PROBLEM DETAILS: Copy the Cosmere excerpt below, beginning with "Silverlight is a" and ending after "settled there permanently.", and substitute "Physical Realm" for "Cognitive Realm".
═════ PAGE EXCERPT ═════
Silverlight is a city built in the Cognitive Realm, serving as a hub for worldhopping civilization. Multiple universities there study Cosmere metaphysics and send expeditions to investigate unusual magical phenomena on various planets. The population includes people from multiple worlds, including significant numbers of Southern Scadrians who’ve settled there permanently.
The Ire is a group of Elantrians who learned to worldhop and have been active across the Cosmere for centuries. They attempted to steal a Shard’s power on Scadrial during the events of Mistborn: Secret History, though they failed. Their long-term goals remain unclear, but they’re clearly willing to take aggressive action to achieve them.
The Ghostbloods operate as an intelligence organization with agents on multiple worlds. They seek knowledge and power, particularly related to Investiture and how to transport it between planets. Their activities on Roshar drive parts of The Stormlight Archive’s plot, and they appear to have connections to other worlds including Scadrial.
═════ ENTRIES ═════
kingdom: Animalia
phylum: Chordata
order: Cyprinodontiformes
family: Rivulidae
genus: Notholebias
═════
CORRECT RESULT:
Silverlight is a city built in the Physical Realm, serving as a hub for worldhopping civilization. Multiple universities there study Cosmere metaphysics and send expeditions to investigate unusual magical phenomena on various planets. The population includes people from multiple worlds, including significant numbers of Southern Scadrians who’ve settled there permanently.